JANUARY/FEBRUARY 2000 ·
VOLUME 21 · NUMBER 1 & 2
E D I T O R I A L
Far behind the international curve, popular opposition to biotechnology is now beginning to coalesce in the United States.
India has seen mass demonstrations against genetically engineered food and organized campaigns to tear genetically engineered crops out of the ground. Europe maintains a de facto ban on the introduction of new biotech foods. Brazilian courts have blocked the planting of biotech crops.
Meanwhile, genetically engineered crops have quietly spread across U.S. farm country, garnering a staggering percentage of corn, soy and other key crop markets. Because of the pervasiveness of soy and corn in the food supply, most food sold in the United States now contains some genetically modified material.
That means the U.S. movement to control biotech is getting a late start not only in comparison to other countries, but in terms of protecting consumers and the environment.
But there is one major advantage in the late start: the nascent U.S. movement can ride the momentum of campaigns in other countries. The European refusal to accept genetically modified imports from the United States is forcing the grain companies to sort commodities as genetically modified or conventional -- something they said was logistically impossible a couple of years ago -- and is beginning to generate a price premium for non-genetically modified crops. And the vociferous opposition to biotech in Europe and elsewhere around the world has prepared biotech companies and their supporters in the United States to make concessions in anticipation of organized opposition that does not yet exist.
Significantly, it now appears likely that the U.S. Food and Drug Administration (FDA) -- an ardent biotech defender -- will soon permit voluntary labeling of foods as genetic-engineering-free.

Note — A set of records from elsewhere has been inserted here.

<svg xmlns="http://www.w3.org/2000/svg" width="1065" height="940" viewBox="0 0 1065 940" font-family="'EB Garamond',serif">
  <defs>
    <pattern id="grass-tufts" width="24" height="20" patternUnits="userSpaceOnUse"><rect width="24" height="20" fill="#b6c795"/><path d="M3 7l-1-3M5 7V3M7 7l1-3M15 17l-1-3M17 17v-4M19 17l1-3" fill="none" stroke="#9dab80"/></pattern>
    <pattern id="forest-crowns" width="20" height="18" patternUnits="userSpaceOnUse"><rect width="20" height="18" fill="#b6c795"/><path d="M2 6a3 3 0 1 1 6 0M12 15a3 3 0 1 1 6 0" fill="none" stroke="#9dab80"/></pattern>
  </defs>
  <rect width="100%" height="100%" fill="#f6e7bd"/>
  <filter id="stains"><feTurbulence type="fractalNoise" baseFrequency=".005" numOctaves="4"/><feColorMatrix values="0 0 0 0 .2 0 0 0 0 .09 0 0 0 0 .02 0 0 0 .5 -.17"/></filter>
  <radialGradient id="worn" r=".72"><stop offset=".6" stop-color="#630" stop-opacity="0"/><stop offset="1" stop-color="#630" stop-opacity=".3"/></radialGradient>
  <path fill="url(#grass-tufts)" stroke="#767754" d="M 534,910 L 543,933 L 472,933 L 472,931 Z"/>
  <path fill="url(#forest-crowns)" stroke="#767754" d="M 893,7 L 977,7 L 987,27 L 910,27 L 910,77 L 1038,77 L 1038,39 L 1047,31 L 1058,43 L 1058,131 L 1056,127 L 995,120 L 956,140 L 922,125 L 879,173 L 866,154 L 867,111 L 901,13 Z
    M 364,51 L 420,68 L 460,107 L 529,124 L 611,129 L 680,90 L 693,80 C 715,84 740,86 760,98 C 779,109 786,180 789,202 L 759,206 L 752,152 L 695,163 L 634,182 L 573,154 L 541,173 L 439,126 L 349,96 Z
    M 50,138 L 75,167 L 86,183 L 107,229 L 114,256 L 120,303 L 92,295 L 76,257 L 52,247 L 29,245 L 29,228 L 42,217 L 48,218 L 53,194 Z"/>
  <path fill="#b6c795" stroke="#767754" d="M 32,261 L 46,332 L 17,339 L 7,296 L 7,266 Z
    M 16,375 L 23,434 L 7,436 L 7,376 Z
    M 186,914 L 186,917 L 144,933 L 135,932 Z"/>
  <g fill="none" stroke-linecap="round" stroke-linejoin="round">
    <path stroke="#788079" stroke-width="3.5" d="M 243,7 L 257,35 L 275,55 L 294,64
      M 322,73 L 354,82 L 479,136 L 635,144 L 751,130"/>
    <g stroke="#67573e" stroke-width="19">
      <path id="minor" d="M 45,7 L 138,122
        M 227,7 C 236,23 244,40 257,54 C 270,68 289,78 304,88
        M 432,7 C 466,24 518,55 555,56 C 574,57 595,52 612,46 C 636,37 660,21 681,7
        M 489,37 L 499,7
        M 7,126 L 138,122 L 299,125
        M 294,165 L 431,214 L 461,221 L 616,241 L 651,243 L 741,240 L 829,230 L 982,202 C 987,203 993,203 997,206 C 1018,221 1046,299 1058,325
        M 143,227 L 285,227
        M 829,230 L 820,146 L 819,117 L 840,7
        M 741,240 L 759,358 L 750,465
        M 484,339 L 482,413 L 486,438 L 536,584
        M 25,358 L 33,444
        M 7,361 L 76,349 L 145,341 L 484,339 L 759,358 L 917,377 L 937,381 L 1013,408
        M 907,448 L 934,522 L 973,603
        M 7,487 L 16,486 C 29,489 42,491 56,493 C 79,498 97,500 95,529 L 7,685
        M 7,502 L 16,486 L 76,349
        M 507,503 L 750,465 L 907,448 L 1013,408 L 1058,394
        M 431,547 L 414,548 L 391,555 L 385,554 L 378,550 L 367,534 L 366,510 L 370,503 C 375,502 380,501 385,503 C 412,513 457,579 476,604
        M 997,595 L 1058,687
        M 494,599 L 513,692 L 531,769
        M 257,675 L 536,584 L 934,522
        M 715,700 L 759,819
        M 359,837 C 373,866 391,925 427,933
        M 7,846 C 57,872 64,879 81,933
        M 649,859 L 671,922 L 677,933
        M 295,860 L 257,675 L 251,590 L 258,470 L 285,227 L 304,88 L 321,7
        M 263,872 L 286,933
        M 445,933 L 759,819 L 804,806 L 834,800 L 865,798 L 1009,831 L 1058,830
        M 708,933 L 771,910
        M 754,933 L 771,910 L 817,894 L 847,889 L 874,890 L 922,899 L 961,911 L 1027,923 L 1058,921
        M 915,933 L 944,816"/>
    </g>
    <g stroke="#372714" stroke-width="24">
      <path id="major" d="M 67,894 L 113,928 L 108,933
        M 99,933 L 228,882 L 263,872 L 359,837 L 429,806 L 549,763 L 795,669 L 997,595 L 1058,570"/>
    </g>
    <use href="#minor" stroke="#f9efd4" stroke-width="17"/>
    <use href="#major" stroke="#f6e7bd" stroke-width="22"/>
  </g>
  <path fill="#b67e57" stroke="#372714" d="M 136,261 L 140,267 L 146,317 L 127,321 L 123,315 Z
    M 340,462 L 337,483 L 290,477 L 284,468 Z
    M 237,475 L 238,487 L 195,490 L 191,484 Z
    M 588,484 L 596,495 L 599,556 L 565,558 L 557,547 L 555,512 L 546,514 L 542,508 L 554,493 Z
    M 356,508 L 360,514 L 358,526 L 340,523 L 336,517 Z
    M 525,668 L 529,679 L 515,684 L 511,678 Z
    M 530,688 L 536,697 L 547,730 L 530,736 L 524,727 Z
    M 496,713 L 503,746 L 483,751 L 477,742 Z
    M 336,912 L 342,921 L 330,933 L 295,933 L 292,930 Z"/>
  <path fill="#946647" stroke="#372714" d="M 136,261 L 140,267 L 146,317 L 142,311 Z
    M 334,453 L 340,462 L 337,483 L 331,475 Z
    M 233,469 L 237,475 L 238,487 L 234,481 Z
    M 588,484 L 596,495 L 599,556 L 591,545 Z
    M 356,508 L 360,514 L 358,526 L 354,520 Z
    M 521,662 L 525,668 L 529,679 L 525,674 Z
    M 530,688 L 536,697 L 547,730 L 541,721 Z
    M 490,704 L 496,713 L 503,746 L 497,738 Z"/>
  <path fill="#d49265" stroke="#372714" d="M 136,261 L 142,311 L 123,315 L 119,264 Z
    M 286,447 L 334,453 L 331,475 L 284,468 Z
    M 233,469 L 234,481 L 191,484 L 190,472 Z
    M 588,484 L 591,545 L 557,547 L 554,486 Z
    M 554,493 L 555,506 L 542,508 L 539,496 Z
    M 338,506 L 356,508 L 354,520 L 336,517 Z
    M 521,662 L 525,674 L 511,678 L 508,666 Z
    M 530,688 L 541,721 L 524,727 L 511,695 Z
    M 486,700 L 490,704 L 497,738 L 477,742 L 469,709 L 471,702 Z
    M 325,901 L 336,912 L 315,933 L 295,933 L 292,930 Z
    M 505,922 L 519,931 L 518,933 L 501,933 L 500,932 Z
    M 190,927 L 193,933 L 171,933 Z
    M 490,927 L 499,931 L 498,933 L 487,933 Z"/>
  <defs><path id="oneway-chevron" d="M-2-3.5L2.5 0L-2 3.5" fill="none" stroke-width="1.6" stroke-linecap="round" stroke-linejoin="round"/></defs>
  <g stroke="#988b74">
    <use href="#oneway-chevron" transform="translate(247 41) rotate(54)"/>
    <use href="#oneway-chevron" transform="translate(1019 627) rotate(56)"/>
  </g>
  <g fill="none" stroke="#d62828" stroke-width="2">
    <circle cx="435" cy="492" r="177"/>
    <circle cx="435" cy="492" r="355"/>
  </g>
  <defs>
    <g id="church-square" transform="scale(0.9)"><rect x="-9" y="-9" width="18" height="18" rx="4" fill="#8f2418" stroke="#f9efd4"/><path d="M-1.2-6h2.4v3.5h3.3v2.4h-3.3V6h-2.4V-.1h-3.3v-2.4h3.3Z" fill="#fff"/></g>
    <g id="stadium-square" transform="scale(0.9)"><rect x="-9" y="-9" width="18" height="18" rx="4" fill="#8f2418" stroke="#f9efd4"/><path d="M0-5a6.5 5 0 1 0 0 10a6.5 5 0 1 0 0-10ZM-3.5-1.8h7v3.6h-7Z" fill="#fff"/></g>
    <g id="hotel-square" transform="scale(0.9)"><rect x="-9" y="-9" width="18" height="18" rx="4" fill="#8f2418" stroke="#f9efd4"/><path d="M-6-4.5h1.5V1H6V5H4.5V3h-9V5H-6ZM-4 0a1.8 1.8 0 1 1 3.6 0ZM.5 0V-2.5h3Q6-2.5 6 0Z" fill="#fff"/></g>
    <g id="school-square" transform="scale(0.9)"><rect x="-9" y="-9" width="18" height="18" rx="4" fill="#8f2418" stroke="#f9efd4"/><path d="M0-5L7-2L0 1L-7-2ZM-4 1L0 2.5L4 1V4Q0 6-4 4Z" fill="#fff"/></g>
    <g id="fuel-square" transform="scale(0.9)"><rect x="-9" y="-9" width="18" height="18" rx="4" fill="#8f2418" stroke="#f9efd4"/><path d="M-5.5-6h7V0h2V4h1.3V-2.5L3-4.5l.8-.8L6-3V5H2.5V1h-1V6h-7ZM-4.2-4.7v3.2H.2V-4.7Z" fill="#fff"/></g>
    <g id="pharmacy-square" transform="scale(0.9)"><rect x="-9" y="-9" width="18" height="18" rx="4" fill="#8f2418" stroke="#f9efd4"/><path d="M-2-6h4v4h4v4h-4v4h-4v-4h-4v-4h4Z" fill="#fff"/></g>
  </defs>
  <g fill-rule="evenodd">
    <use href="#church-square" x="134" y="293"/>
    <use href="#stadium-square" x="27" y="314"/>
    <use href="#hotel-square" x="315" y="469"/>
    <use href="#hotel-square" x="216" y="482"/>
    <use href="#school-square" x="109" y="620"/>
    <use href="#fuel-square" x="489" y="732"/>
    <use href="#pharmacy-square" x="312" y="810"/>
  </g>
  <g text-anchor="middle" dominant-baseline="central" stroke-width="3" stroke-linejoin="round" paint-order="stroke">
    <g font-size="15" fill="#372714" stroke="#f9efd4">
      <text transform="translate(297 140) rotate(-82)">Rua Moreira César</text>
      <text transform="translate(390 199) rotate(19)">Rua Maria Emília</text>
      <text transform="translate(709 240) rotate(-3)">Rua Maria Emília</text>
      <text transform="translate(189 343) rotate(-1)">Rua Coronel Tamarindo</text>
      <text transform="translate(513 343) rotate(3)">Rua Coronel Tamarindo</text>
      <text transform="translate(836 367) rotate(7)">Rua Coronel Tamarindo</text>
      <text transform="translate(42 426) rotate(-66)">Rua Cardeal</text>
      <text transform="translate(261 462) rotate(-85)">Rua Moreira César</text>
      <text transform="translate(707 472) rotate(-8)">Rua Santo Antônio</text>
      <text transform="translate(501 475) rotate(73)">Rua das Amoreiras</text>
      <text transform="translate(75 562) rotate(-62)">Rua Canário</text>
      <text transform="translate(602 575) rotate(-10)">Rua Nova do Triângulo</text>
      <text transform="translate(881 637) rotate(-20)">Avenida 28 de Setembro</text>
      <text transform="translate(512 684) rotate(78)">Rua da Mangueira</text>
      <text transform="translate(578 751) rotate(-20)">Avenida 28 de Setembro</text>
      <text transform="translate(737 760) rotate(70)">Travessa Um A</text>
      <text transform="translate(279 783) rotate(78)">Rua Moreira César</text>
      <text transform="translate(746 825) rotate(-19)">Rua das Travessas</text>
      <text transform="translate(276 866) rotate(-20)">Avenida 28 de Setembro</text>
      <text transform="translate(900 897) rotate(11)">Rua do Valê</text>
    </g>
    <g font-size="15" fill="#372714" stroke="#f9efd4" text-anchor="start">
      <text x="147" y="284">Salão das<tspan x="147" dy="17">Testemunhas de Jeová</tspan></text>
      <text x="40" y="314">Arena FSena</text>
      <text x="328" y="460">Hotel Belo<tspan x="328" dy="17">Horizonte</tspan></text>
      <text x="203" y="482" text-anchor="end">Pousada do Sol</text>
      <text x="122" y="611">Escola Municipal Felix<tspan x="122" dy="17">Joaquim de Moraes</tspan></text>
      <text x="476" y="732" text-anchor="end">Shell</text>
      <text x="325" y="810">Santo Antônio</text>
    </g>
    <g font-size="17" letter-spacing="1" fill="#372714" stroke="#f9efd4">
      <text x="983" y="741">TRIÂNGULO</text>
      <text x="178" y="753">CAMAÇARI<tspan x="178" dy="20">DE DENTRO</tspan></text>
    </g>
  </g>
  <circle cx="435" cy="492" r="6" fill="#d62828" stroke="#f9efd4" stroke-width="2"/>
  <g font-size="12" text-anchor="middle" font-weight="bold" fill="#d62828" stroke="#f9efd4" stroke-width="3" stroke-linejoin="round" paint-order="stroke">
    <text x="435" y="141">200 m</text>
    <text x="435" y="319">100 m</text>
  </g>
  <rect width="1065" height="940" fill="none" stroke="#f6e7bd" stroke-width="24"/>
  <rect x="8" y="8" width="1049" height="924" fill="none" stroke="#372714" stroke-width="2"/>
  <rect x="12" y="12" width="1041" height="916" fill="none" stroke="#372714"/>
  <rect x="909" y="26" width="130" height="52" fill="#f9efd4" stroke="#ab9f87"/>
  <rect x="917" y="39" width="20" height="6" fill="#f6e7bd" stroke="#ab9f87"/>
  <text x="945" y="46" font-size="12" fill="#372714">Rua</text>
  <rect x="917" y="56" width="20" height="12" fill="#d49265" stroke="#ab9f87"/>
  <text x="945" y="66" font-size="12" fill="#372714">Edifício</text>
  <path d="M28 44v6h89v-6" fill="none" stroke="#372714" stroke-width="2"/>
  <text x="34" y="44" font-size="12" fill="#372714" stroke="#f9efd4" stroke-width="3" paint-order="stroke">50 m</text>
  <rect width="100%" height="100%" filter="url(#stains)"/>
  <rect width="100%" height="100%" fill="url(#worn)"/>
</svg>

The industry's strategy is to stave off vocal opposition through these kinds of policy concessions, as well as a more accommodating approach to critics (including lots of meetings, fora and dialogues). If they can maintain a minimum of public support for biotech over the next few years, they hope, a new generation of genetically engineered products -- such as foods with genetically embedded vitamins -- will, when introduced, win greater public support.
The challenge for the emerging biotech movement is not to let the industry accommodationist strategy succeed. Achieving this goal will require far-sighted thinking, and the defense of principles that go beyond the issue of the day. Here are four principles that aim to curb the commercial impulses now driving biotechnology and biotech policy:
• Respect the Precautionary Principle. There is too much risk of permanent, irreversible hazards from the introduction of genetically modified organisms into the environment or food supply to permit such actions absent a high degree of scientific assurance of safety. U.S. government regulators' determination that genetically engineered foods are substantially equivalent to conventional foods has enabled biotech companies to avoid even the standard showings of safety required of food additives. This is exactly backwards.
• Transparency and Information Disclosure. As a common sense matter of public health protection and democratic governance, the biotech industries must be forced to reveal test data and to tell consumers what substances they are being exposed to. That means safety testing data, both for agricultural biotechnology and human genetic testing and applications, which is now concealed or only partially revealed, must be fully disclosed to the government and made public. This principle also demands, should biotech products be permitted on the market at all, that they be labeled so consumers can avoid them if they choose.
• No Role for the World Trade Organization (WTO). The WTO is structurally biased to favor commercial considerations over public health, environmental and safety interests. Decisions about international rules for biotech regulation should take place in fora, such as the Biodiversity Convention, that do not suffer from this structural orientation.
• No Life Patents. Patents on life forms should be banned, in U.S. and other nation's laws, and in international law. Life patents are ethically unacceptable, and are quickly moving in the deeply disturbing direction of increasing intellectual propertization of human genes and traits.
Life patents facilitate the evolution of genetic engineering technologies in dangerous directions. These are technologies which, if they have any social benefit, clearly pose enormous risks. Their evolution, if permitted at all, should be careful and socially managed. Privatization of the knowledge of the stuff of life, and the race to patent genes first, drives the technologies recklessly in the opposite direction.
Life patents are also at the core of biopiracy, the practice of corporate appropriation and patenting of the medicinal and agricultural knowledge of farming and indigenous communities in the Third World. Life patents threaten food security, especially in the Third World, and they impede medical and scientific research by denying researchers the right to use and sometimes study patented processes and genes.
The stakes are simply too high in the biotech arena to let commercial impulses guide policy. Unfortunately, powerful corporate interests are pushing that exact agenda.